Extracted records>
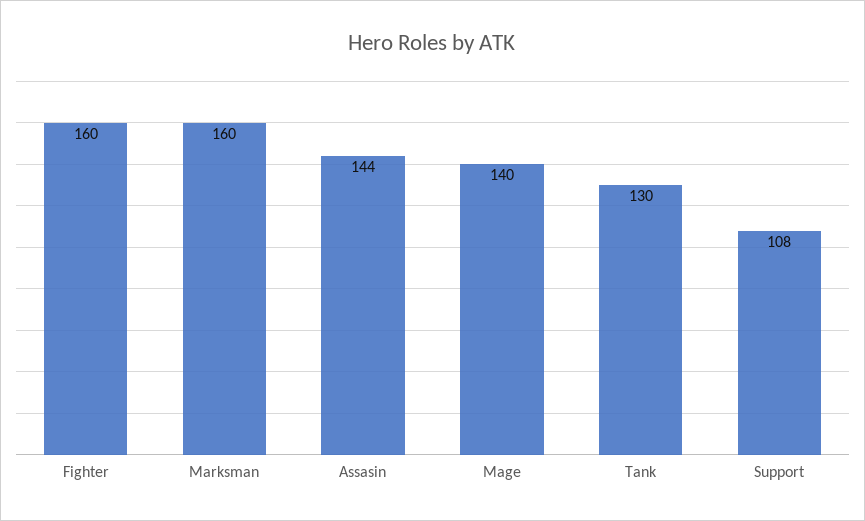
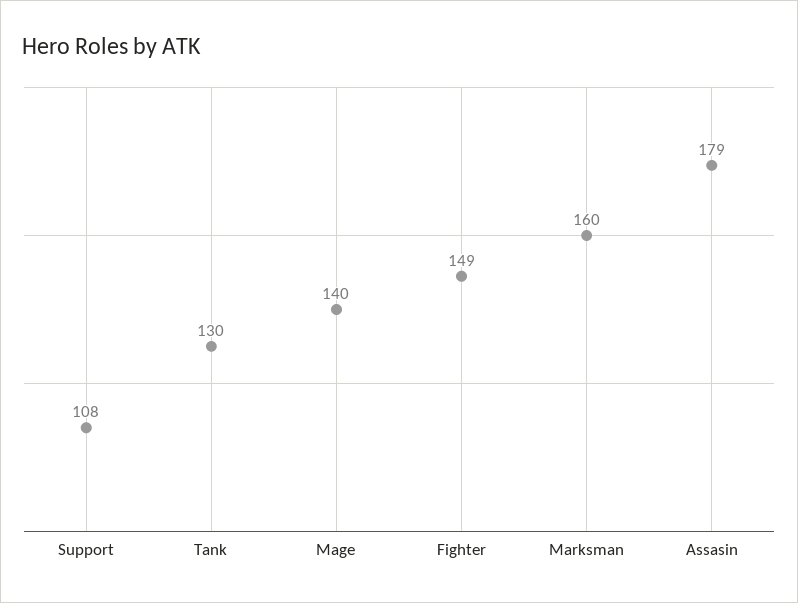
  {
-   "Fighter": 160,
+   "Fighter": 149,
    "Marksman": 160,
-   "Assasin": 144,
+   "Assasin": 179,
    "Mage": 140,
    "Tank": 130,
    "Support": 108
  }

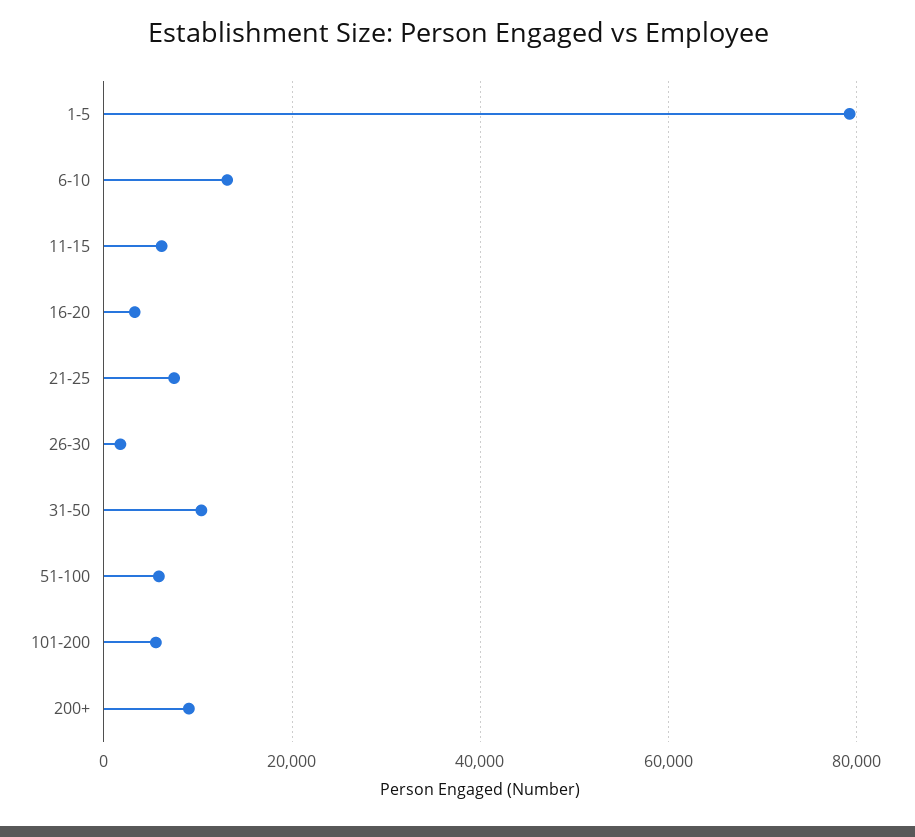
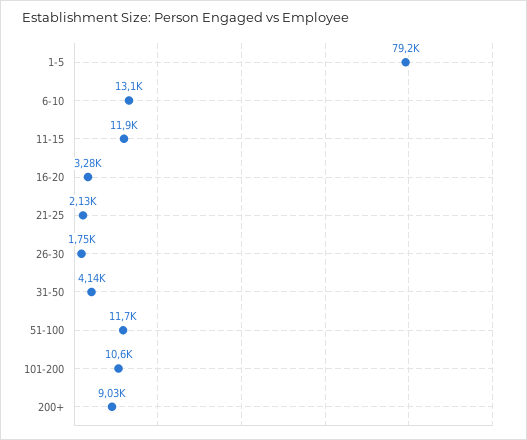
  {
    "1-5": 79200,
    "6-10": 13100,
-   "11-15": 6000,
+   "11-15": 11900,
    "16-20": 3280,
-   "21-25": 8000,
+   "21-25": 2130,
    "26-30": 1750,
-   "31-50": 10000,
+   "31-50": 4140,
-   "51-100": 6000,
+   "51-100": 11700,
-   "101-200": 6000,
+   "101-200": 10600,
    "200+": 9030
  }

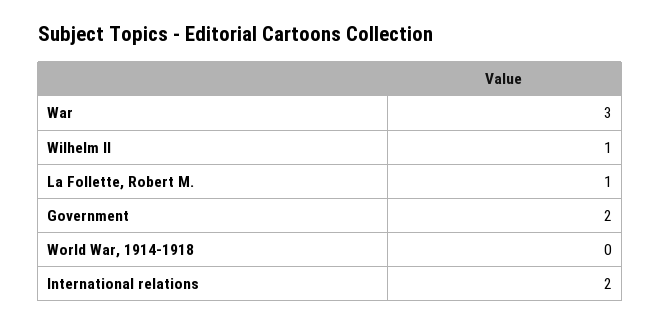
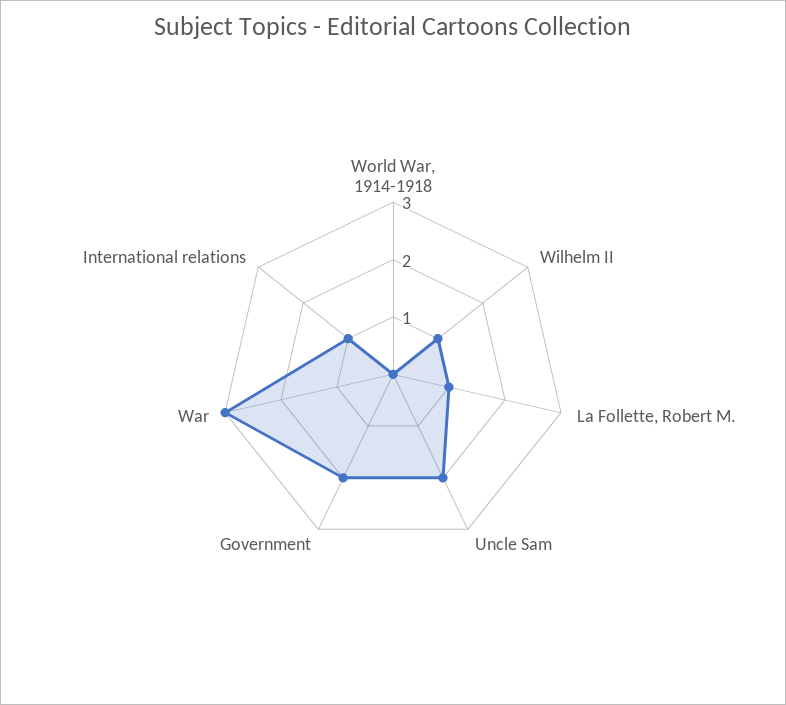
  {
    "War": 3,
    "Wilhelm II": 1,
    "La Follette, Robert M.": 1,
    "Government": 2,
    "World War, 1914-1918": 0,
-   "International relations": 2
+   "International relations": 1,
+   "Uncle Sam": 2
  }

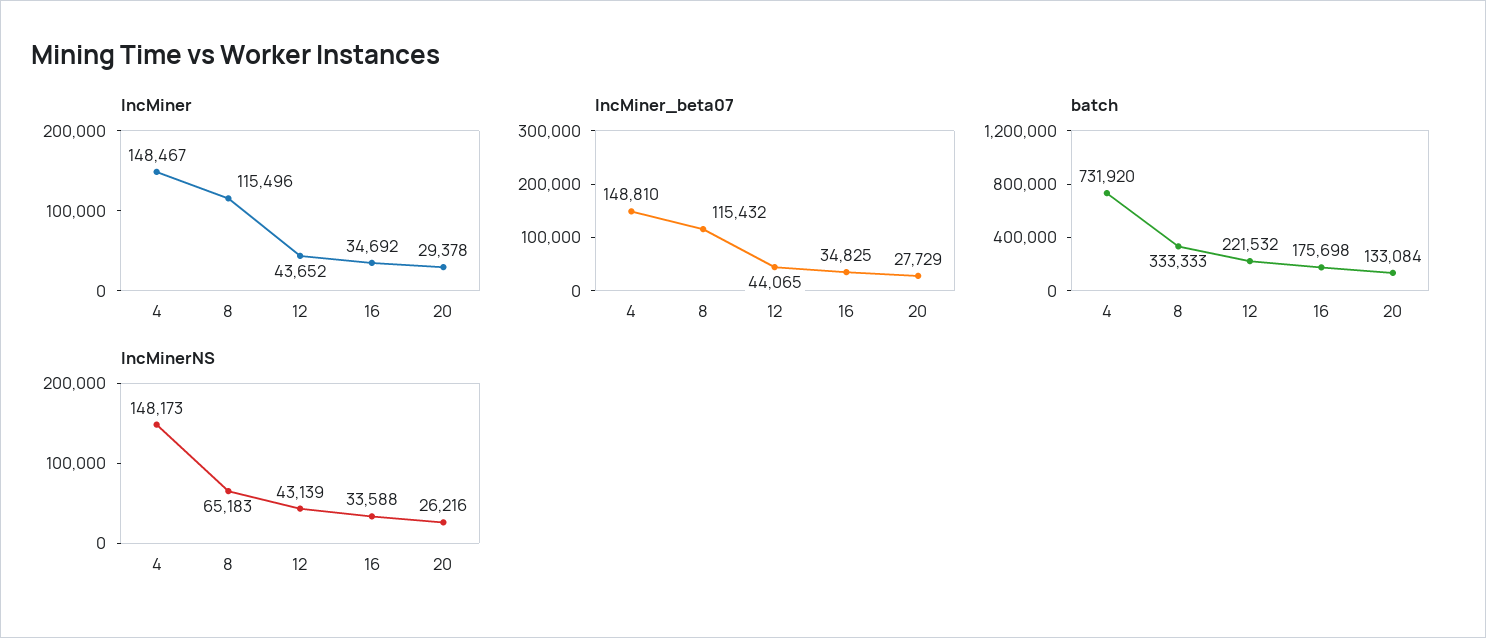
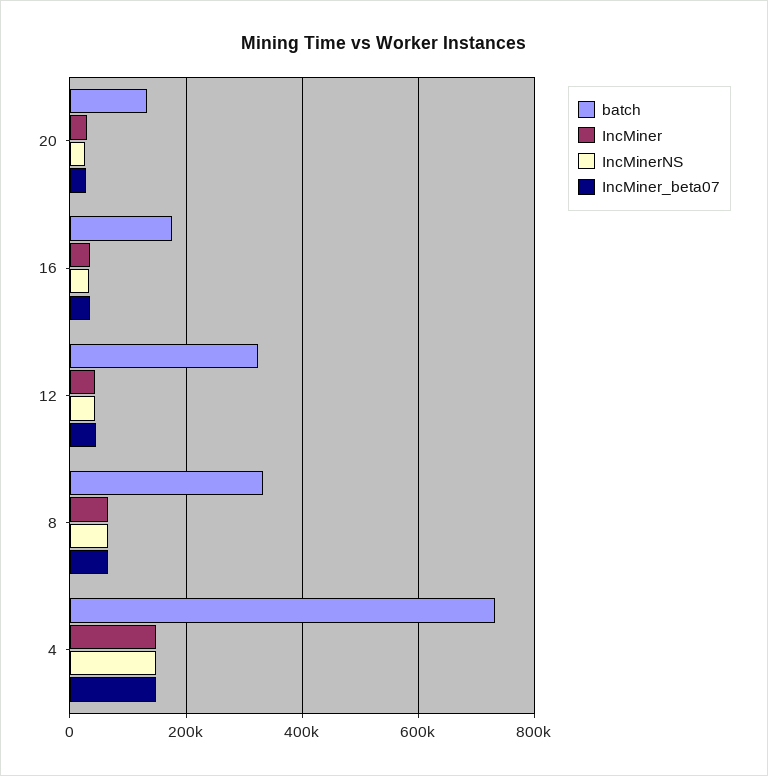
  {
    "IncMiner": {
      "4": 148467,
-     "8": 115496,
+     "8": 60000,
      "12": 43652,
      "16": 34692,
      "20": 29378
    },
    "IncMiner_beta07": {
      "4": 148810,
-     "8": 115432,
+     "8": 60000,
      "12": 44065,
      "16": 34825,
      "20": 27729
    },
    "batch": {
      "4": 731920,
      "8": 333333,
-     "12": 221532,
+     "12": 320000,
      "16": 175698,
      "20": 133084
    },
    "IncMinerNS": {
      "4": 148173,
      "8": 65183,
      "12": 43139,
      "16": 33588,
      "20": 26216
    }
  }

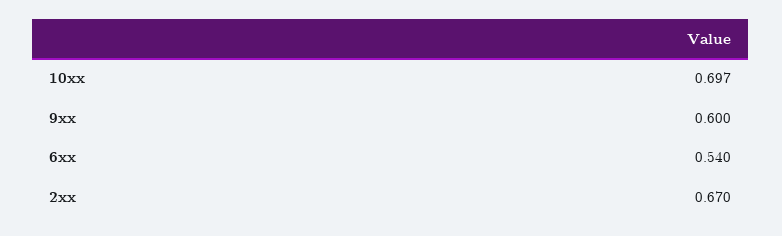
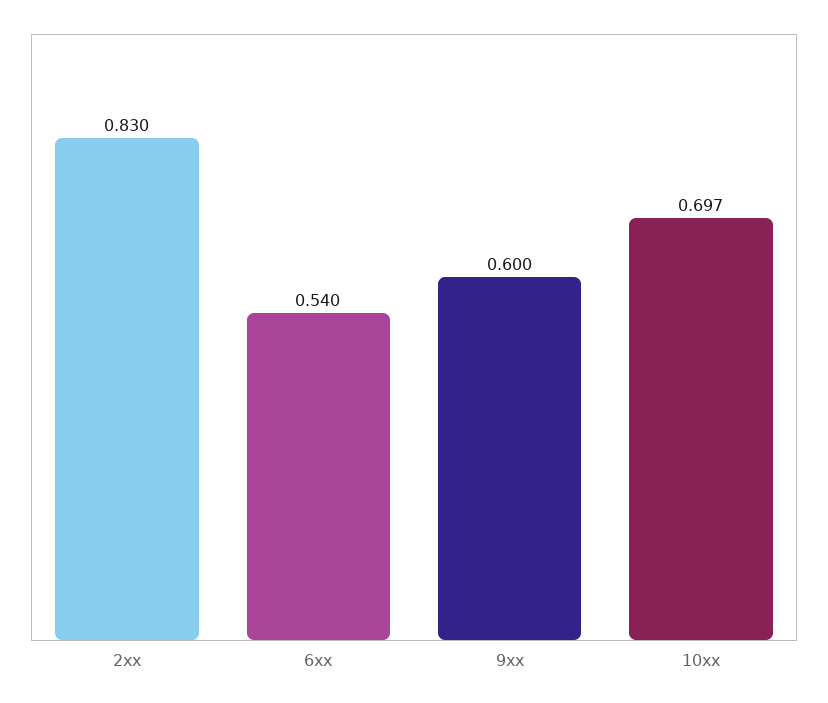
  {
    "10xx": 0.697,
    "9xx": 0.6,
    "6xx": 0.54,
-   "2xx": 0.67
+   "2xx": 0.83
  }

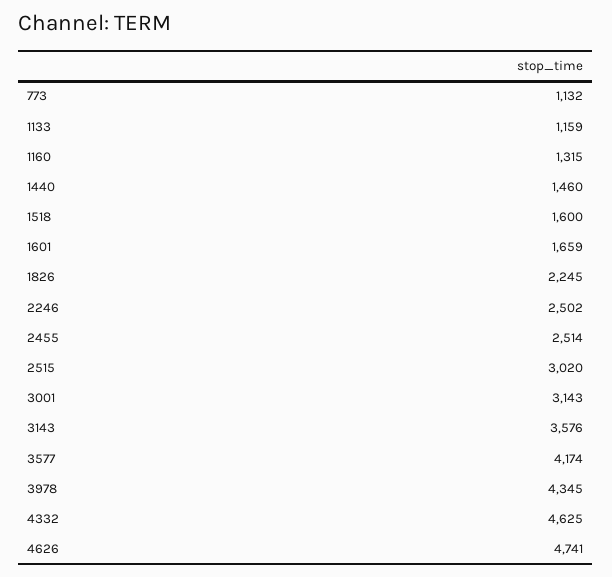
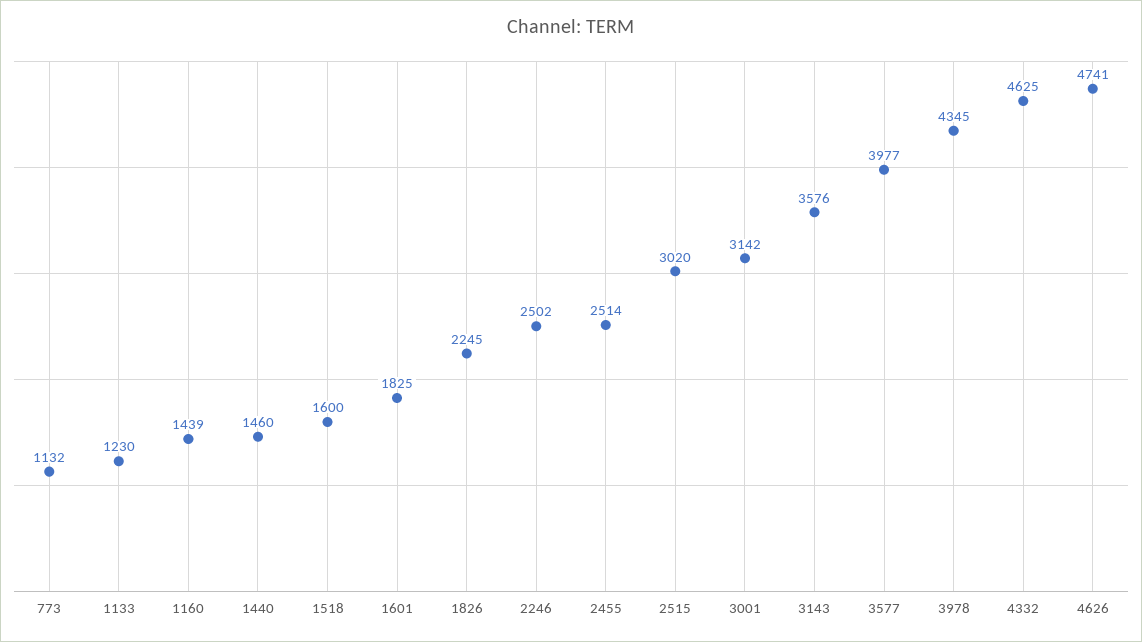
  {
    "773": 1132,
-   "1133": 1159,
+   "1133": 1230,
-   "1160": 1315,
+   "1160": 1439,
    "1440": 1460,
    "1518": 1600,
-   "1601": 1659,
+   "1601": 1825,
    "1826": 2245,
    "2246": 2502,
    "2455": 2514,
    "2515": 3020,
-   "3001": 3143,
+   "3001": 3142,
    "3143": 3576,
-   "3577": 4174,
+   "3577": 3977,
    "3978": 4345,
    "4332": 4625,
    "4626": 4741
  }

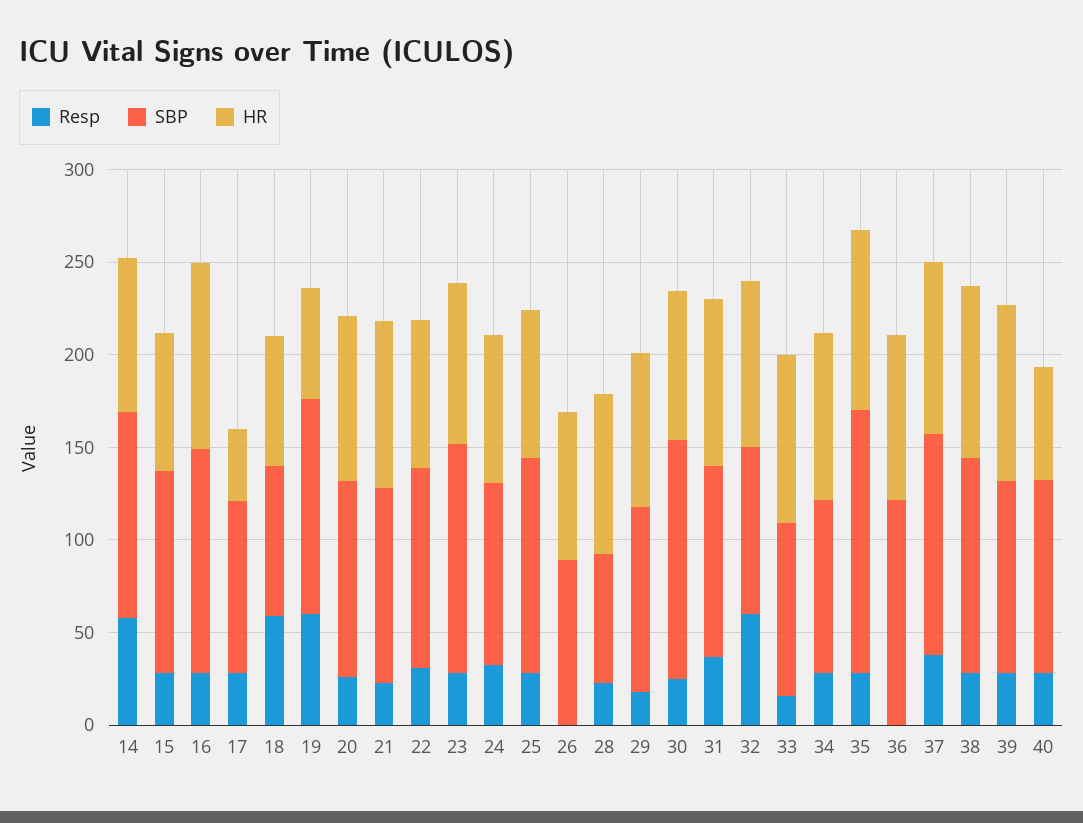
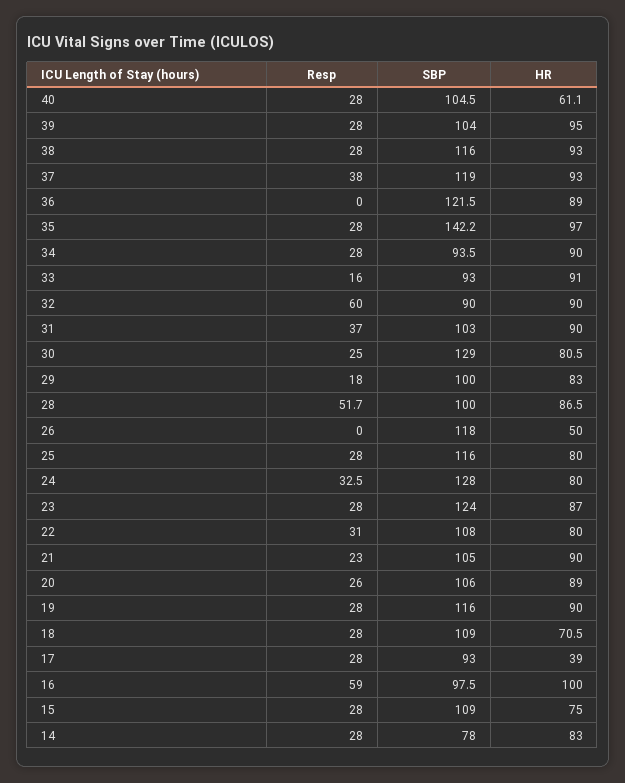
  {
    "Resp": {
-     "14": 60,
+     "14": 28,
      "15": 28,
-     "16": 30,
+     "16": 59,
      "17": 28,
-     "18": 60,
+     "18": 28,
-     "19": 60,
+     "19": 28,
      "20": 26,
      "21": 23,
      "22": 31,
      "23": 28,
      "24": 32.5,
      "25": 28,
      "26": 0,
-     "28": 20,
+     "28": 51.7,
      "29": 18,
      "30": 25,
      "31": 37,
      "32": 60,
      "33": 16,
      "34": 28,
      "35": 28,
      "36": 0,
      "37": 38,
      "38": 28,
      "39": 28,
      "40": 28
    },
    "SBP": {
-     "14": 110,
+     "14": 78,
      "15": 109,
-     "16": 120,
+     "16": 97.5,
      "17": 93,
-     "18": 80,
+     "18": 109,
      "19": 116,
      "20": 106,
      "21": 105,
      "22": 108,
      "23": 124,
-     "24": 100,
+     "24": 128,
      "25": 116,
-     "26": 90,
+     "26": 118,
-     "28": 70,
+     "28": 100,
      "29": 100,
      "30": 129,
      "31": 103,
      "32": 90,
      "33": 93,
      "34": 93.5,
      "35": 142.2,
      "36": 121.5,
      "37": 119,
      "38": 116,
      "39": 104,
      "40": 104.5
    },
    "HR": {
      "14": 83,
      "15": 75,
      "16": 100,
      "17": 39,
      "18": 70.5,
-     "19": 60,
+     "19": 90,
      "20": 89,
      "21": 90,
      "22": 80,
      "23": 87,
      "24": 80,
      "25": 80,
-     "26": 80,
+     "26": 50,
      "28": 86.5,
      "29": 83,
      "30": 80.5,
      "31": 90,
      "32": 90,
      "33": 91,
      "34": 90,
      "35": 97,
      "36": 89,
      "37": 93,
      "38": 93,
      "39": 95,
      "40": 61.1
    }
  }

Exercise prompt>
Return each line of the material above that holds the string "relations".

Reply to the exercise>
-   "International relations": 2
+   "International relations": 1,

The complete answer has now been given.